The final judgment permanently enjoins the defendants from violating Section 17(a) of the Securities Act of 1933 and Section 10(b) of the Securities Exchange Act of 1934 and Rule 10b-5 thereunder. It also orders NanoBit Limited to pay disgorgement of $532,649, prejudgment interest of $81,957, and a penalty of $1,182,251; Radiant Horizons to pay a penalty of $1,182,251; Zhao Deli to pay a penalty of $1,182,251; Sweet Karma to pay a penalty of $1,182,251; Liu to pay disgorgement of $60,603, prejudgment interest of $9,485, and a penalty of $50,000; and Zhao to pay disgorgement of $4,500, prejudgment interest of $704, and a penalty of $50,000.

The SEC's litigation was conducted by Todd Brody and Jeremy Brandt, with assistance from Neil Hendelman and supervised by Alexander Vasilescu, Rebecca Reilly, and Sheldon L. Pollock, all of the SEC's New York Regional Office.

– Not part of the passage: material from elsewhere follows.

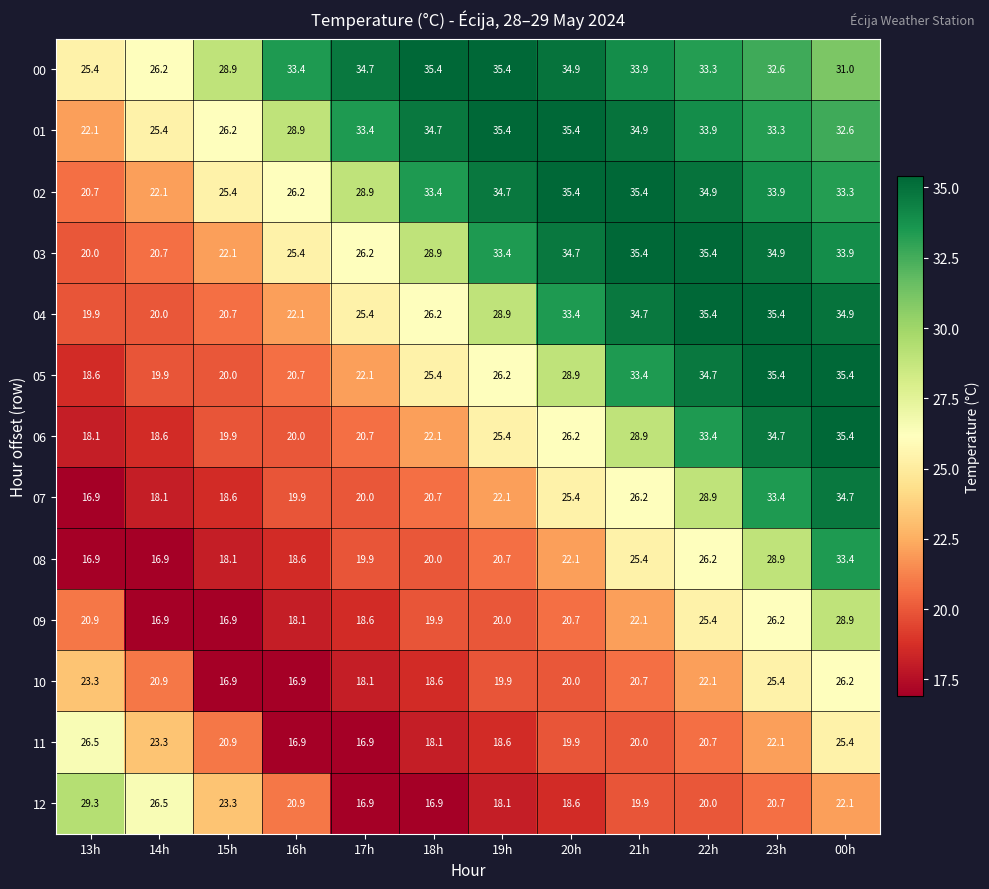

The value of 10 at 15h is 9.6. True or false?

False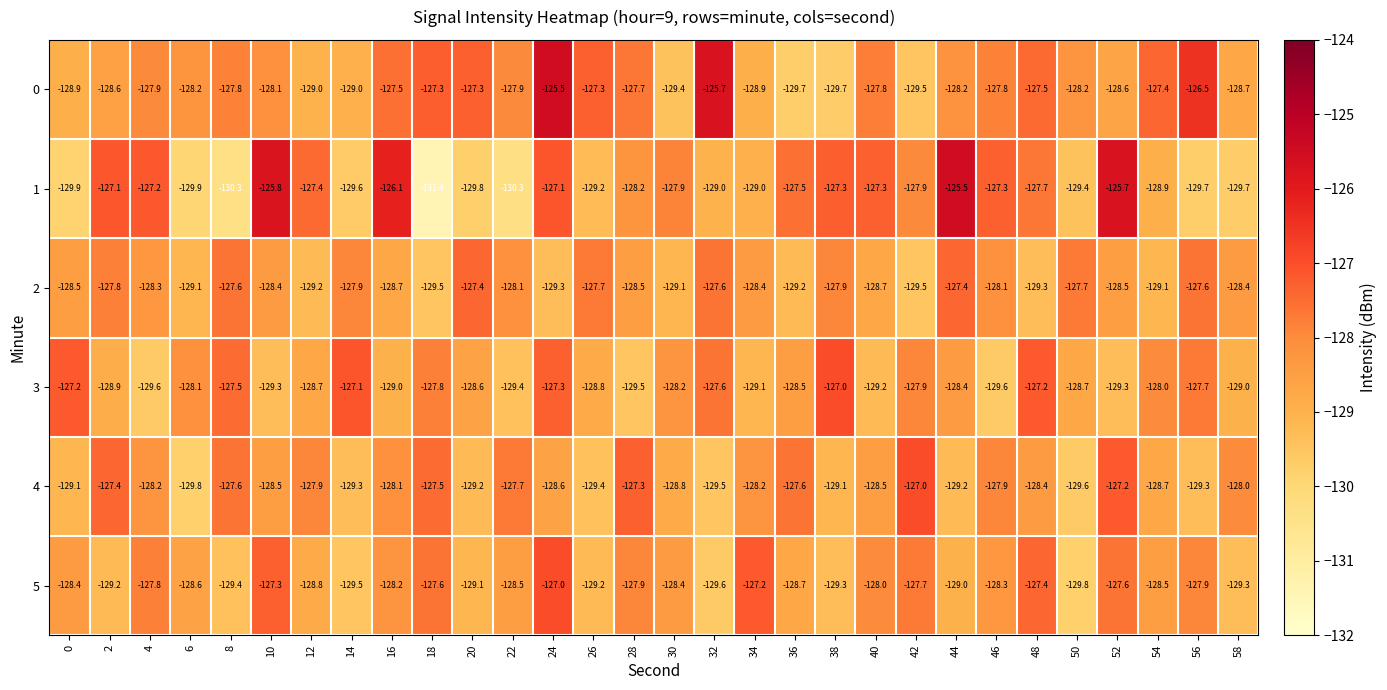

Where is 5 nearest to the value -128?

40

The litigation was also assisted by Nicholas Bohmann of the Division of Enforcement's Cyber and Emerging Technologies Unit.

The SEC's Office of Investor Education and Assistance has issued an investor alert warning investors that fraudsters may use popular social media platforms and messaging apps to lure investors into scams, and never to rely solely on information from group chats in making investment decisions. The SEC encourages investors to use Investor.gov to check the background of anyone offering or selling them an investment.